There are some units that are better designed for cold weather, than others. How deep are your pockets?

From Canada there are Big Foot C's and Triple E Regal..both have a cold weather capability. Thermal windows, high R insulation, etc.

From the US, there are lots of choices..Lazy Daze, Tiger, Born Free, to name 3.

You need to figure what you best case scenario is. Some have more living room than others, but if you are weekends only, then any of them will work. It really gets down to $$'s. You can easily spend a hundred grand..or $5,000 and do all of the camping, boondocking, skiing you could ask for.
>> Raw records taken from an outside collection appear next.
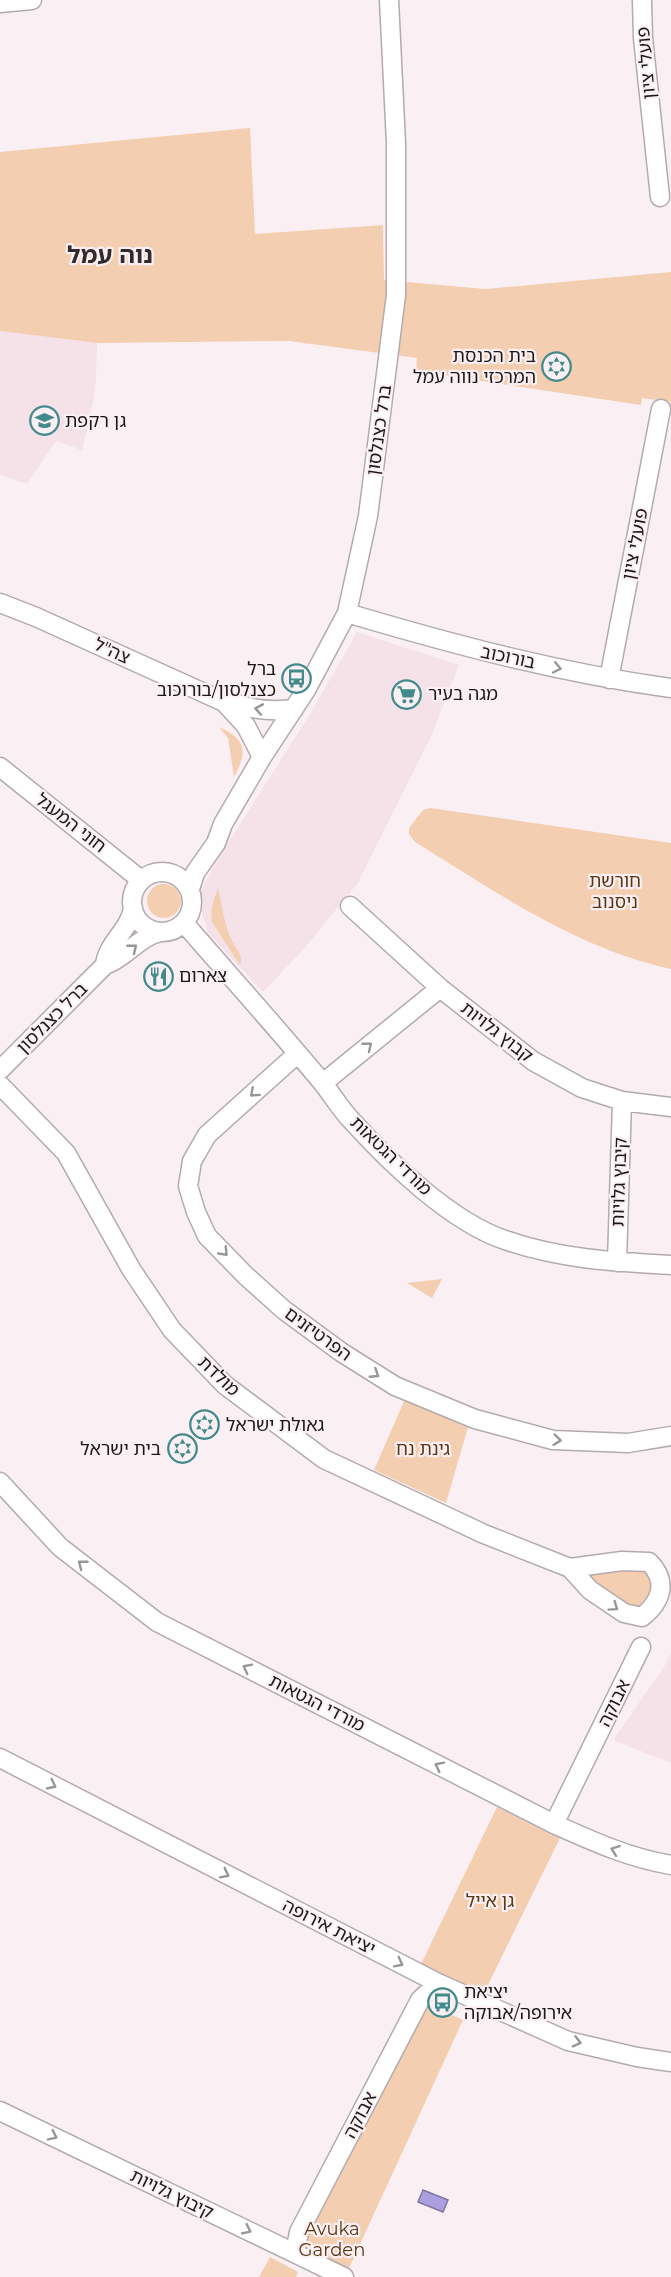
<svg xmlns="http://www.w3.org/2000/svg" width="671" height="2277" font-family="Montserrat,'Noto Sans Hebrew',sans-serif">
	<style>
		.built { fill: #f4e2e8 }
		.green { fill: #f4ceb0 }
		.water { fill: #ac9fdd; stroke: #8076a2; stroke-width: 1.5 }
		.lines { fill: none; stroke-linecap: round; stroke-linejoin: round }
		.minor-casing { stroke: #b3aaad; stroke-width: 21 }
		.minor { stroke: #fff; stroke-width: 18 }
		.oneway { stroke: #989797 }
		.labels { text-anchor: middle; stroke-width: 4.5; stroke-linejoin: round; paint-order: stroke }
		.street-label { font-size: 18px; fill: #1a1718; stroke: #faf0f3 }
		.poi-label { font-size: 18px; fill: #1a1718; stroke: #faf0f3; text-anchor: start }
		.park-label { font-size: 18px; fill: #5a3511; stroke: #faf0f3 }
		.district-label { font-size: 24px; font-weight: bold; fill: #322b2d; stroke: #faf0f3 }
	</style>
	<rect width="100%" height="100%" fill="#faf0f3"/>
	<path class="built" d="M0,331L97,343L96,380L93,402L82,450L56,441L27,484L0,475Z
		M357,632L459,665L430,739L358,883L303,950L263,992L208,933L200,905L201,890L221,854L310,714Z
		M671,1653V1763L613,1740L664,1667Z"/>
	<path class="green" d="M250,128L255,234L383,225L384,280L485,289L671,272V402L642,398L641,405L416,371L417,358L289,341L97,343L0,331V152Z
		M219,727C246,739 248,751 234,777L228,738Z
		M430,808L671,843V969C577,949 496,892 415,842L409,834V828L423,810Z
		M147 901a17 17 0 1 1 34 0a17 17 0 1 1-34 0Z
		M218,888C222,905 224,923 231,939C235,948 244,955 240,965L212,922C210,909 214,899 218,888Z
		M442,1279L432,1298L407,1283Z
		M405,1399L468,1427L446,1503L374,1470Z
		M622,1561L659,1572L642,1617L570,1568Z
		M497,1807L560,1838L483,1995L421,1964Z
		M420,2000L463,2020L345,2277L295,2253Z
		M270,2257L298,2272L296,2277H259Z"/>
	<path class="water" d="M423,2190L448,2200L443,2212L418,2202Z"/>
	<g class="lines">
		<defs>
			<path id="minor" d="M642,0L643,38L660,197
				M0,3L32,0
				M0,603L36,617L224,702C233,702 240,705 248,707C264,711 278,711 294,709
				M347,613C455,645 560,673 671,688
				M609,679L661,409
				M224,702L246,726L262,757
				M0,767L141,880
				M132 902a30 30 0 1 1 60 0a30 30 0 1 1-60 0Z
				M190,889L195,873L216,843L223,824L262,757L306,690L347,613L368,516L396,295V143L389,0
				M350,906L440,988L533,1061L582,1088L622,1101L671,1107
				M184,923C230,976 277,1028 321,1081C332,1094 340,1109 352,1121C390,1163 451,1222 505,1240C559,1259 615,1262 671,1265
				M105,965C107,943 130,930 133,908
				M297,1054L207,1135L192,1161L188,1186L196,1212L207,1236L246,1276L284,1310L341,1352L395,1386L475,1419L553,1440L628,1443L671,1436
				M0,1070L105,965C126,958 139,936 161,932
				M323,1083L440,988
				M0,1085L66,1153L131,1269L172,1330L225,1385L324,1459L484,1534L570,1568L590,1590L624,1613L642,1617C662,1601 668,1581 649,1562L622,1561L570,1568
				M617,1262L622,1101
				M0,1482L60,1547L157,1622L554,1824C592,1841 629,1858 671,1865
				M0,1758L438,1983L568,2041L637,2057L671,2062
				M554,1824L641,1647
				M0,2111L344,2277
				M295,2253L299,2232L420,2000L438,1983"/>
		</defs>
		<use href="#minor" class="minor-casing"/>
		<use href="#minor" class="minor"/>
	</g>
	<defs><path id="oneway-chevron" d="M-2-3.5L2.5 0L-2 3.5" fill="none" stroke-width="1.6" stroke-linecap="round" stroke-linejoin="round" transform="scale(1.5)"/></defs>
	<g class="oneway">
		<use href="#oneway-chevron" transform="translate(557 668) rotate(12)"/>
		<use href="#oneway-chevron" transform="translate(259 709) rotate(-170)"/>
		<use href="#oneway-chevron" transform="translate(133 948) rotate(-39)"/>
		<use href="#oneway-chevron" transform="translate(368 1046) rotate(-39)"/>
		<use href="#oneway-chevron" transform="translate(254 1093) rotate(138)"/>
		<use href="#oneway-chevron" transform="translate(224 1252) rotate(46)"/>
		<use href="#oneway-chevron" transform="translate(375 1374) rotate(33)"/>
		<use href="#oneway-chevron" transform="translate(557 1440) rotate(6)"/>
		<use href="#oneway-chevron" transform="translate(82 1564) rotate(-142)"/>
		<use href="#oneway-chevron" transform="translate(614 1607) rotate(35)"/>
		<use href="#oneway-chevron" transform="translate(247 1668) rotate(-153)"/>
		<use href="#oneway-chevron" transform="translate(439 1766) rotate(-153)"/>
		<use href="#oneway-chevron" transform="translate(52 1785) rotate(27)"/>
		<use href="#oneway-chevron" transform="translate(615 1850) rotate(-160)"/>
		<use href="#oneway-chevron" transform="translate(225 1874) rotate(27)"/>
		<use href="#oneway-chevron" transform="translate(399 1963) rotate(27)"/>
		<use href="#oneway-chevron" transform="translate(577 2042) rotate(14)"/>
		<use href="#oneway-chevron" transform="translate(53 2136) rotate(26)"/>
		<use href="#oneway-chevron" transform="translate(247 2230) rotate(26)"/>
	</g>
	<defs>
		<symbol id="synagogue-ring" viewBox="-11 -11 22 22"><circle r="9.5" fill="#faf0f3" stroke="#428a8c" stroke-width="1.5"/><path d="M0-6.5L5.6 3.2H-5.6ZM0 6.5L5.6-3.2H-5.6Z" fill="#428a8c"/></symbol>
		<symbol id="school-ring" viewBox="-11 -11 22 22"><circle r="9.5" fill="#faf0f3" stroke="#428a8c" stroke-width="1.5"/><path d="M0-5L7-2L0 1L-7-2ZM-4 1L0 2.5L4 1V4Q0 6-4 4Z" fill="#428a8c"/></symbol>
		<symbol id="bus-ring" viewBox="-11 -11 22 22"><circle r="9.5" fill="#faf0f3" stroke="#428a8c" stroke-width="1.5"/><path d="M-5-6H5V4H4V6H2V4H-2V6H-4V4H-5ZM-3.5-4V0h7V-4ZM-3.5 1.2v1.5H-2V1.2ZM2 1.2v1.5H3.5V1.2Z" fill="#428a8c"/></symbol>
		<symbol id="supermarket-ring" viewBox="-11 -11 22 22"><circle r="9.5" fill="#faf0f3" stroke="#428a8c" stroke-width="1.5"/><path d="M-6-5.5h2.5l.6 2H6L4.5 2H-2.5L-4.4-4H-6ZM-1.5 3.2a1.3 1.3 0 1 0 .1 0ZM3 3.2a1.3 1.3 0 1 0 .1 0Z" fill="#428a8c"/></symbol>
		<symbol id="restaurant-ring" viewBox="-11 -11 22 22"><circle r="9.5" fill="#faf0f3" stroke="#428a8c" stroke-width="1.5"/><path d="M-5-6h1v4h1v-4h1v4h1v-4h1v5L-1.5 .5V6h-2V.5L-5-1ZM5-6V6H3V1.5H1.5Q1.5-4 5-6Z" fill="#428a8c"/></symbol>
	</defs>
	<g fill-rule="evenodd">
		<use href="#synagogue-ring" x="540" y="350" width="33" height="33"/>
		<use href="#school-ring" x="28" y="404" width="33" height="33"/>
		<use href="#bus-ring" x="280" y="662" width="33" height="33"/>
		<use href="#supermarket-ring" x="390" y="678" width="33" height="33"/>
		<use href="#restaurant-ring" x="142" y="960" width="33" height="33"/>
		<use href="#synagogue-ring" x="188" y="1408" width="33" height="33"/>
		<use href="#synagogue-ring" x="166" y="1432" width="33" height="33"/>
		<use href="#bus-ring" x="426" y="1986" width="33" height="33"/>
	</g>
	<g class="labels">
		<g class="street-label">
			<text transform="translate(646 63) rotate(-95)" y="6">פועלי ציון</text>
			<text transform="translate(379 430) rotate(-82)" y="6">ברל כצנלסון</text>
			<text transform="translate(635 544) rotate(-79)" y="6">פועלי ציון</text>
			<text transform="translate(112 651) rotate(25)" y="6">צה"ל</text>
			<text transform="translate(508 657) rotate(12)" y="6">בורוכוב</text>
			<text transform="translate(71 823) rotate(38)" y="6">חוני המעגל</text>
			<text transform="translate(52 1018) rotate(-45)" y="6">ברל כצנלסון</text>
			<text transform="translate(497 1032) rotate(38)" y="6">קבוץ גלויות</text>
			<text transform="translate(391 1156) rotate(44)" y="6">מורדי הגטאות</text>
			<text transform="translate(619 1182) rotate(-88)" y="6">קיבוץ גלויות</text>
			<text transform="translate(318 1334) rotate(36)" y="6">הפרטיזנים</text>
			<text transform="translate(219 1376) rotate(43)" y="6">מולדת</text>
			<text transform="translate(317 1703) rotate(27)" y="6">מורדי הגטאות</text>
			<text transform="translate(614 1703) rotate(-64)" y="6">אבוקה</text>
			<text transform="translate(329 1927) rotate(27)" y="6">יציאת אירופה</text>
			<text transform="translate(360 2115) rotate(-62)" y="6">אבוקה</text>
			<text transform="translate(172 2194) rotate(26)" y="6">קיבוץ גלויות</text>
		</g>
		<g class="poi-label">
			<text x="536" y="362" text-anchor="end">בית הכנסת<tspan x="536" dy="21">המרכזי נווה עמל</tspan></text>
			<text x="65" y="427">גן רקפת</text>
			<text x="276" y="675" text-anchor="end">ברל<tspan x="276" dy="21">כצנלסון/בורוכוב</tspan></text>
			<text x="428" y="700">מגה בעיר</text>
			<text x="179" y="982">צארום</text>
			<text x="226" y="1431">גאולת ישראל</text>
			<text x="161" y="1455" text-anchor="end">בית ישראל</text>
			<text x="464" y="1998">יציאת<tspan x="464" dy="21">אירופה/אבוקה</tspan></text>
		</g>
		<g class="park-label">
			<text x="615" y="887">חורשת<tspan x="615" dy="21">ניסנוב</tspan></text>
			<text x="423" y="1455">גינת נח</text>
			<text x="490" y="1907">גן אייל</text>
			<text x="332" y="2235">Avuka<tspan x="332" dy="21">Garden</tspan></text>
		</g>
		<g class="district-label">
			<text x="110" y="263">נוה עמל</text>
		</g>
	</g>
</svg>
Again...what are you going to do with it?

Take a look at the Public Lands, Boondocking Forum for ideas. And ask people that you see parked. Not the fancy rigs...the hardcore looking ones. Phone a ski shop..call several and ask around for someone that does that stuff..snow camping for skiing. THAT, my frind, is a whole different thing.


Gary Haupt..and I live up north.
I have a Blog..about stuff, some of which is RV'ing.

http://mrgwh.blogspot.ca/

Handbasket
Explorer
Explorer
The only B I know of for certain that has some winter capability is the Chevy-chassis Roadtrek 190 (and probably the 210). They have a small (10 gal?) internal water tank, with a larger one located underneath. All the FW pump lines for the internal tank are inside. My '02 C190 Popular had a split black tank, too, with part inside (not sure than still do that). I used RV antifreeze in the gray tank.

There are probably others that I don't know about, since I've been a C owner for the past 7 1/2 years.

Jim, "You never really learn to wear until you learn to drive."
'06 Tiger CX 'C Minus' on a Silverado 2500HD 4x4, 8.1 & Allison (aka 'Loafer's Glory')

nevadanick
Explorer
Explorer
You will have to buy a used one and they are hard to find but look at a Bigfoot, they are great for cold weather as everything is in heated space.

pianotuna
Nomad III
Nomad III
Hi,

Never use an unvented combustion heater inside an RV.
Regards, Don
My ride is a 28 foot Class C, 256 watts solar, 556 amp-hours of Telcom jars, 3000 watt Magnum hybrid inverter, Sola Basic Autoformer, Microair Easy Start.

seakayakerski
Explorer
Explorer
Wow!Great informative responses... thank you and keep it going. I read a great article on keeping class B rvs warm in colder temperatures and will reference later since good for class C too. Space heaters and adding insulation were major suggestions. Seems difficult to impossible to keep external water tanks and lines from freezing. Thanks again and look forward to further info and suggestions.

Golden_HVAC
Explorer
Explorer
See if you can find a Lazy Daze in your area. They do not have slide outs, and are well built, compact, have a pantry in most models, and are fairly well insulated.

Best of all, they probably have a space to set up a 6,000 Btu Olympic Catalytic Safety Heater. It will keep the RV warm even down to 0F outside temps, without using up any battery power.

Look for a RV that has a place that you can set up a heater in it. I had one with a leg kit, quick disconnect, and dust cover. That way I could keep it clean when not in use, and would store it in a closet. It kept my 30' Bounder toasty warm on high at 28F outside, and below that, I would run the furnace a bit to keep the basement warm, and the inside at 70 by running the furnace about 10 minutes per hour.

Fred.
Money can't buy happiness but somehow it's more comfortable to cry in a

Porsche or Country Coach!



If there's a WILL, I want to be in it!



I havn't been everywhere, but it's on my list.